- [SUPPLIED DATA]
# # # #

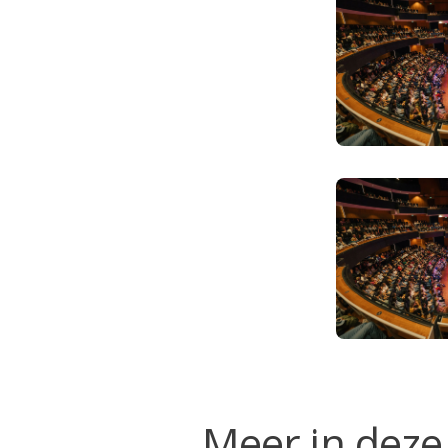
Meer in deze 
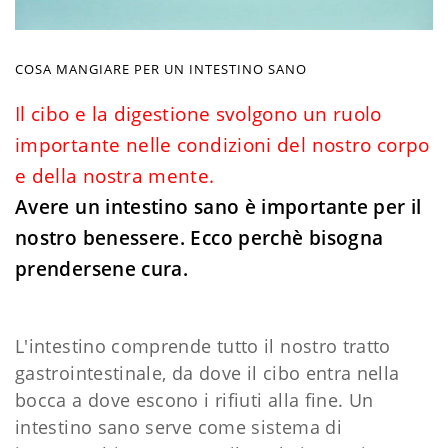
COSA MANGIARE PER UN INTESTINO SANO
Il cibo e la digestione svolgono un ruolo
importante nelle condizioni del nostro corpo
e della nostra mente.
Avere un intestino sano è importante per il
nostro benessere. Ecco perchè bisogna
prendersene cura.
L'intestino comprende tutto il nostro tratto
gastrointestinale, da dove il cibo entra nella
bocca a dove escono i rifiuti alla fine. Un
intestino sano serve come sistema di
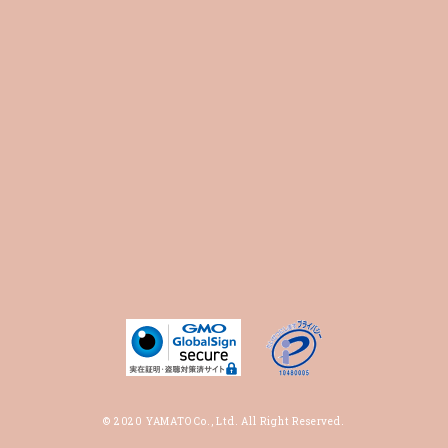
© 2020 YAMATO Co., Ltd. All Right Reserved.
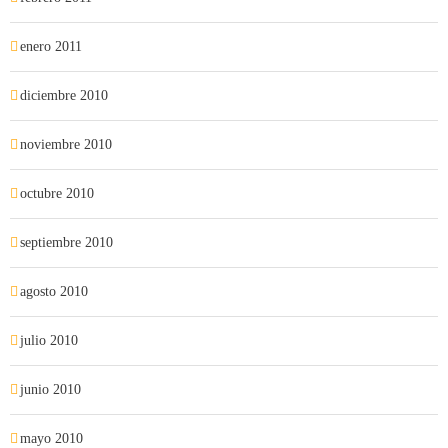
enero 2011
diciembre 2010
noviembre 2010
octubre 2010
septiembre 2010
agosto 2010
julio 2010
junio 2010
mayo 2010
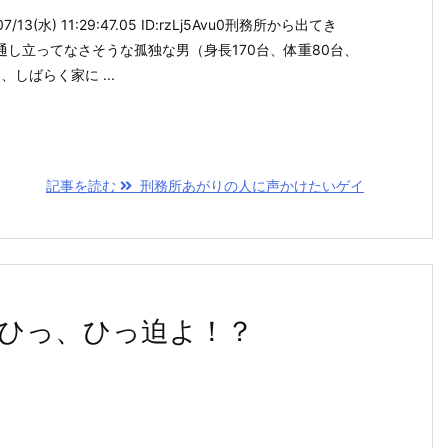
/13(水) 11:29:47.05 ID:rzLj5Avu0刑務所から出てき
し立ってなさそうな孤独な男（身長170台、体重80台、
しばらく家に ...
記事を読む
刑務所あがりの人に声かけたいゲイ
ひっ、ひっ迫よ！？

# # # #

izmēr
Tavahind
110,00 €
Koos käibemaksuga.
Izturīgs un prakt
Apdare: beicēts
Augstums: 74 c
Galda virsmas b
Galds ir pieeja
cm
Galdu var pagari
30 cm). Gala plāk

# # # #

- [YOUR OBJECTIVE] Search the material for the string "importante" and return each line that has it.

- [SOLUTION]
importante nelle condizioni del nostro corpo
Avere un intestino sano è importante per il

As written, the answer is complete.